Bab 25 : Hancur dari Dalam

4 3 5
                                    

Sagara duduk di bangkunya dengan kepala tertunduk, bolpoin di tangannya cuma diputar-putar tanpa tujuan. Pandangannya sesekali melirik bangku di depan, ke arah Shaga dan Savalas. Shaga sibuk dengan bukunya, sementara Savalas tertidur, wajahnya masih tampak pucat.

Kevan datang menghampiri, duduk di samping Sagara dengan ekspresi penasaran. "Lo kenapa, Gar? Dari tadi mukanya kusut banget."

Sagara mendesah, menatap kosong ke arah papan tulis, kemudian memutuskan untuk buka suara. "Kemarin ada yang nusuk perut nyokap gue," jawab Sagara. Matanya sekali lagi melirik ke arah Savalas yang masih tertidur. "Gue gak bisa lupa kejadian itu. Semuanya berantakan."

Kevan terkejut. "Nusuk? Seriusan? Siapa yang nusuk?"

Sagara menggeleng pelan. "Gak tahu siapa. Yang jelas, gue sama Shaga panik setengah mati, tapi Savalas..." Ia berhenti sejenak, suaranya sedikit bergetar saat menyebut nama adiknya. "Gue baru pertama kali liat dia setakut itu. Dia gemeteran, gak bisa ngomong. Gue bener-bener gak tau harus ngapain."

Kevan menatap Sagara dengan mata penuh simpati, tahu kalau temannya ini sedang membawa beban berat. "Gila, Gar... berat banget itu."

Sagara menunduk, mengusap wajahnya dengan tangan yang gemetar. "Gue beneran down. Rasanya kayak semua masalah bertubi-tubi terus dateng ke keluarga gue. Gak ada habisnya."

Kevan hanya bisa menepuk bahu Sagara dengan pelan, tidak tahu harus berkata apa. Dia tahu, untuk saat ini, mendengarkan mungkin adalah yang terbaik.

Sagara menghela napas berat, melanjutkan curhatannya. "Gue bener-bener gak habis pikir. Dari awal keluarga gue hancur, semuanya kacau. Terus waktu akhirnya kita bisa kembali bareng lagi, tetep aja berat. Masalah gak pernah berhenti. Satu kelar, eh dateng lagi masalah baru."

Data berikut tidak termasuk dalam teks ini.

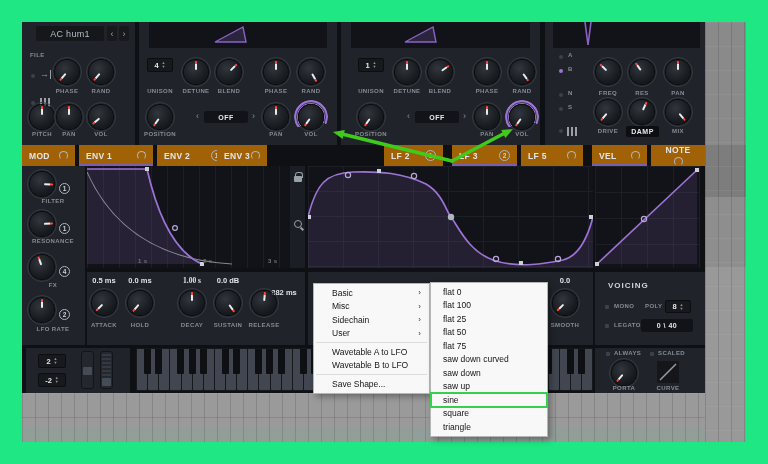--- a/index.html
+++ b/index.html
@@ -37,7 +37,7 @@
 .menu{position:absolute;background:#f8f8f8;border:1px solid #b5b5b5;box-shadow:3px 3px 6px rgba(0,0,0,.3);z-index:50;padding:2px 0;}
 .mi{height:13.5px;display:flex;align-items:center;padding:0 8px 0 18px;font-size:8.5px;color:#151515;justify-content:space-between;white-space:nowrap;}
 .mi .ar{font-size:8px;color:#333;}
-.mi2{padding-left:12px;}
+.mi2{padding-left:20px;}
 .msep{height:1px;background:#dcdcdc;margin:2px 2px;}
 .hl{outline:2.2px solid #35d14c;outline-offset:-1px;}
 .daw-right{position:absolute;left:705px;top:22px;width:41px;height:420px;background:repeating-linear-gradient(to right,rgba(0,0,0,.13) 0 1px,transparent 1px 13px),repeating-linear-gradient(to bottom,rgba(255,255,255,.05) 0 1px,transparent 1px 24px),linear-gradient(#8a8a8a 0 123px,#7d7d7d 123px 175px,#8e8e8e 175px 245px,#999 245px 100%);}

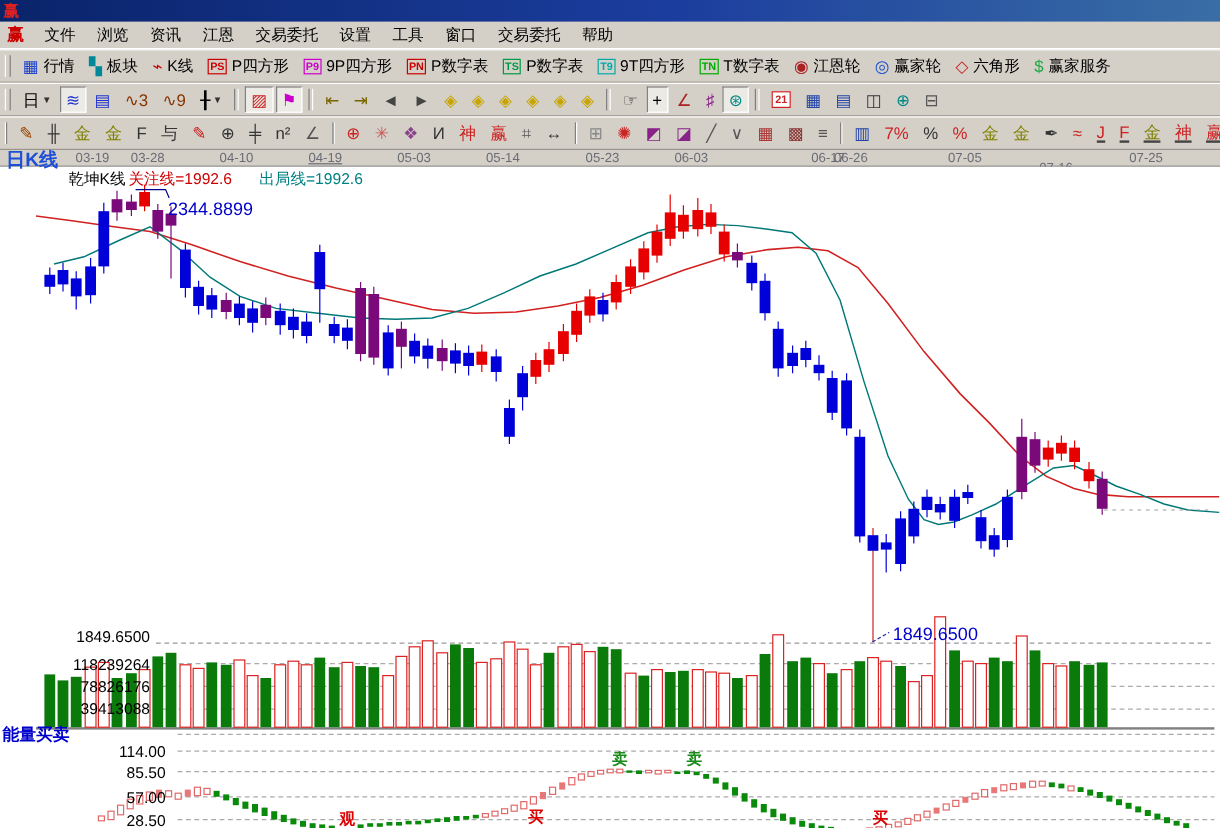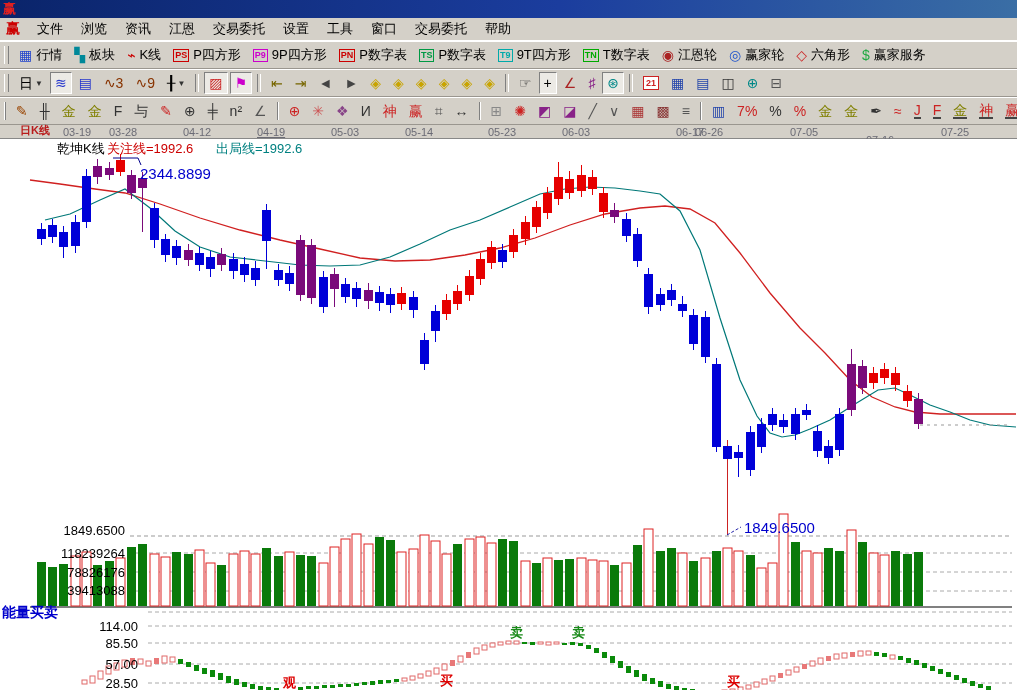--- a/index.html
+++ b/index.html
@@ -29,7 +29,7 @@
   
   #datestrip{position:relative;height:13px;background:#d4d0c8;border-bottom:1px solid #888;}
   #datestrip .dt{position:absolute;top:1px;font-size:11px;color:#6b6b75;}
-  #kline-tag{position:absolute;left:20px;top:-2px;color:#b91c1c;font-size:11px;font-weight:bold;z-index:5;}
+  #kline-tag{position:absolute;left:5px;top:-2px;color:#1d4ed8;font-size:16px;font-weight:bold;z-index:5;}
   
   #chartwrap{position:relative;height:559px;background:#fff;}
   svg text{font-family:"Liberation Sans","DejaVu Sans",sans-serif;}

Kevan mendengarkan dengan serius, matanya terus tertuju pada Sagara yang semakin tenggelam dalam emosinya.

"Waktu bokap balik lagi, gue kira bakal lebih baik." Sagara melanjutkan, suaranya terdengar lebih rendah. "Tapi enggak. Semua tetep berat. Dari hubungan Savalas sama bokap gue, kesehatan nyokap, terus ada aja yang bikin kita jatuh lagi. Gue kadang gak ngerti, kenapa masalah selalu datang ke keluarga gue, bertubi-tubi gitu."

Kevan mengangguk pelan, mencoba memahami perasaan temannya. "Gue ngerti, Gar. Berat pasti rasanya. Tapi lo sama keluarga lo udah kuat banget, bisa bertahan sejauh ini."

Sagara menggeleng, kepalanya tertunduk. "Kuat apaan? Gue ngerasa kayak berantakan, anjir. Savalas kemarin kayak gitu, gemetaran, gak bisa ngomong, gue panik tapi nggak bisa nolong dia. Shaga juga gak tau harus ngapain. Kita semua kayak... rusak dari dalam."

Kevan menatap Sagara lebih dalam, melihat beban yang jelas terpampang di wajah temannya itu. "Gue ngerti lo capek, Gar. Tapi inget, lo gak sendirian. Masalah lo berat, iya, tapi lo punya keluarga lo, lo punya gue juga."

Sagara mengangguk pelan, meski wajahnya masih kusut. "Kadang gue mikir kenapa harus kita yang kena terus? Kenapa keluarga gue? Gue capek ngadepin semua ini."

Kevan menghela napas, menepuk bahu Sagara lagi. "Itu hidup, Gar. Kadang memang kejam banget. Tapi lo udah nunjukin kalau lo kuat, keluarga lo kuat. Dari yang lo ceritain, gue tau lo semua udah ngadepin banyak hal. Tapi kalian nggak pernah nyerah."

Sagara hanya bisa diam, terjebak di dalam perasaannya yang campur aduk. Kevan mendesah, lalu bicara lagi dengan lebih pelan. "Lo inget kan, lo selalu bilang lo pengen jaga keluarga lo? Lo udah lakuin itu. Gue tau gak mudah, tapi percayalah, lo masih bisa ngelewatin ini."

Sagara menarik napas panjang, mencoba mengusir rasa berat yang menghimpit dadanya. "Gue cuman gak tahu lagi gimana caranya biar bisa ngelewatin semua ini."